Stored data entries:
_ _ _ _ _

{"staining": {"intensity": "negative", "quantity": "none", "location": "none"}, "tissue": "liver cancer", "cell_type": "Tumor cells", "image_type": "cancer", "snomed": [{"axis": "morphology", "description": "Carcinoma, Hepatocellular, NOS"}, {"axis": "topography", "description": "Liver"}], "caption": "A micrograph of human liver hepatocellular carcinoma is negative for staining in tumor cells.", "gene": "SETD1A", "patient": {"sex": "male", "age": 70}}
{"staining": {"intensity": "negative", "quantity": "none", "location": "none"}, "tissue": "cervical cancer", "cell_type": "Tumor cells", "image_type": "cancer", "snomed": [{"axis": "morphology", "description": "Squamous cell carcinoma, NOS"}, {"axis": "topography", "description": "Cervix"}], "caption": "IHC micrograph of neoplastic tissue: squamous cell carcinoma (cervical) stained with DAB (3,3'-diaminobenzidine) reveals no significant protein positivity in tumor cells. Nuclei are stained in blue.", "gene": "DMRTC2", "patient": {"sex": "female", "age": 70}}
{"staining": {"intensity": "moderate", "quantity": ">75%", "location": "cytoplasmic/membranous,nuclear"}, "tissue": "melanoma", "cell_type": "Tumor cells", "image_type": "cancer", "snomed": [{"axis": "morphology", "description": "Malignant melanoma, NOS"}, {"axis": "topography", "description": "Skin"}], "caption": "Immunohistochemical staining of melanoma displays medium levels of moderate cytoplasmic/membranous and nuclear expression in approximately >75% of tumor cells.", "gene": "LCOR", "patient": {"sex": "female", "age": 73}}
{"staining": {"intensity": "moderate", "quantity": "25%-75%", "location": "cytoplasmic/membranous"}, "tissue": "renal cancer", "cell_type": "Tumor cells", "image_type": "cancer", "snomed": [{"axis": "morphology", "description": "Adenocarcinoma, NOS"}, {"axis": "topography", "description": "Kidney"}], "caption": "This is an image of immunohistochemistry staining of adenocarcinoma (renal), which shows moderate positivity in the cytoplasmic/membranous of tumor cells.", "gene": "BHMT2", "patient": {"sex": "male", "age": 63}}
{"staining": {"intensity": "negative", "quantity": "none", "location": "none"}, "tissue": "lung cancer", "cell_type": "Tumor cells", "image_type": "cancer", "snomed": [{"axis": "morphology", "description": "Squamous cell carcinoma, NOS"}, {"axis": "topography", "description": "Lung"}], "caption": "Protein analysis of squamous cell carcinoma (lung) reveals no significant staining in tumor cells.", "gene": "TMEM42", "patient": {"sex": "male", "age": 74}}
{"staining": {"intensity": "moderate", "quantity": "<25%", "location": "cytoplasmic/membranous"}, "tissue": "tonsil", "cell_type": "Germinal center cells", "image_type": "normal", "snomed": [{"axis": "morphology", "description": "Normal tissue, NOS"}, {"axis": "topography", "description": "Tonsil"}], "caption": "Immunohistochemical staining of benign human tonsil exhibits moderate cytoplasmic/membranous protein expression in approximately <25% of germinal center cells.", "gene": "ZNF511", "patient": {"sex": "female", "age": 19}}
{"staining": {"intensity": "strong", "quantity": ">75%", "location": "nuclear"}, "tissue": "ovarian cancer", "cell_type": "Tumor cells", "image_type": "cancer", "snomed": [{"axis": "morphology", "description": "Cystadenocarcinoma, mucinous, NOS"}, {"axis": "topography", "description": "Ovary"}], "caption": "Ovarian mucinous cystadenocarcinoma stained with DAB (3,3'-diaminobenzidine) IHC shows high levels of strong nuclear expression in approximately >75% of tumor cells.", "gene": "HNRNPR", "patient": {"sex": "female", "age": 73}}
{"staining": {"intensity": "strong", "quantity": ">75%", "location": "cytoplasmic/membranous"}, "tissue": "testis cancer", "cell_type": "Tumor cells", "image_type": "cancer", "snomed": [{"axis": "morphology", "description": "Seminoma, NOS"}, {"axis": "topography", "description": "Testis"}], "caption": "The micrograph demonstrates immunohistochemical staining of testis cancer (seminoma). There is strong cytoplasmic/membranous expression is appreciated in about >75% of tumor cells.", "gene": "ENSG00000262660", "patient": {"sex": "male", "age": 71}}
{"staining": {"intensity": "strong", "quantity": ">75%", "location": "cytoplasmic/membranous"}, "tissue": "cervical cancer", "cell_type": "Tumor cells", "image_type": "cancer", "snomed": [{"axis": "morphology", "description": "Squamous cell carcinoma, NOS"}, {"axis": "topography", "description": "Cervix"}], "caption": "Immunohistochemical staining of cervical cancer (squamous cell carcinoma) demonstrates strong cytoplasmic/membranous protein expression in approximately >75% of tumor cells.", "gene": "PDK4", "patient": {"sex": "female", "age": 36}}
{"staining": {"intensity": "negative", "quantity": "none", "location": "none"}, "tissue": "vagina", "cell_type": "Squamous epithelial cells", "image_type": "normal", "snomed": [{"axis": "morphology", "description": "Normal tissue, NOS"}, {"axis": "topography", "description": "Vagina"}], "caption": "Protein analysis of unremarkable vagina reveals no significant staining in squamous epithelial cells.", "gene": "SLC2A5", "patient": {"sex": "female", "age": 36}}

_ _ _ _ _

Assignment » Would you copy, unchanged, the stretch of the records above that begins at the line containing "micrograph of neoplastic" and ends at the line containing "analysis of squamous", and only that?

Problem solution »
{"staining": {"intensity": "negative", "quantity": "none", "location": "none"}, "tissue": "cervical cancer", "cell_type": "Tumor cells", "image_type": "cancer", "snomed": [{"axis": "morphology", "description": "Squamous cell carcinoma, NOS"}, {"axis": "topography", "description": "Cervix"}], "caption": "IHC micrograph of neoplastic tissue: squamous cell carcinoma (cervical) stained with DAB (3,3'-diaminobenzidine) reveals no significant protein positivity in tumor cells. Nuclei are stained in blue.", "gene": "DMRTC2", "patient": {"sex": "female", "age": 70}}
{"staining": {"intensity": "moderate", "quantity": ">75%", "location": "cytoplasmic/membranous,nuclear"}, "tissue": "melanoma", "cell_type": "Tumor cells", "image_type": "cancer", "snomed": [{"axis": "morphology", "description": "Malignant melanoma, NOS"}, {"axis": "topography", "description": "Skin"}], "caption": "Immunohistochemical staining of melanoma displays medium levels of moderate cytoplasmic/membranous and nuclear expression in approximately >75% of tumor cells.", "gene": "LCOR", "patient": {"sex": "female", "age": 73}}
{"staining": {"intensity": "moderate", "quantity": "25%-75%", "location": "cytoplasmic/membranous"}, "tissue": "renal cancer", "cell_type": "Tumor cells", "image_type": "cancer", "snomed": [{"axis": "morphology", "description": "Adenocarcinoma, NOS"}, {"axis": "topography", "description": "Kidney"}], "caption": "This is an image of immunohistochemistry staining of adenocarcinoma (renal), which shows moderate positivity in the cytoplasmic/membranous of tumor cells.", "gene": "BHMT2", "patient": {"sex": "male", "age": 63}}
{"staining": {"intensity": "negative", "quantity": "none", "location": "none"}, "tissue": "lung cancer", "cell_type": "Tumor cells", "image_type": "cancer", "snomed": [{"axis": "morphology", "description": "Squamous cell carcinoma, NOS"}, {"axis": "topography", "description": "Lung"}], "caption": "Protein analysis of squamous cell carcinoma (lung) reveals no significant staining in tumor cells.", "gene": "TMEM42", "patient": {"sex": "male", "age": 74}}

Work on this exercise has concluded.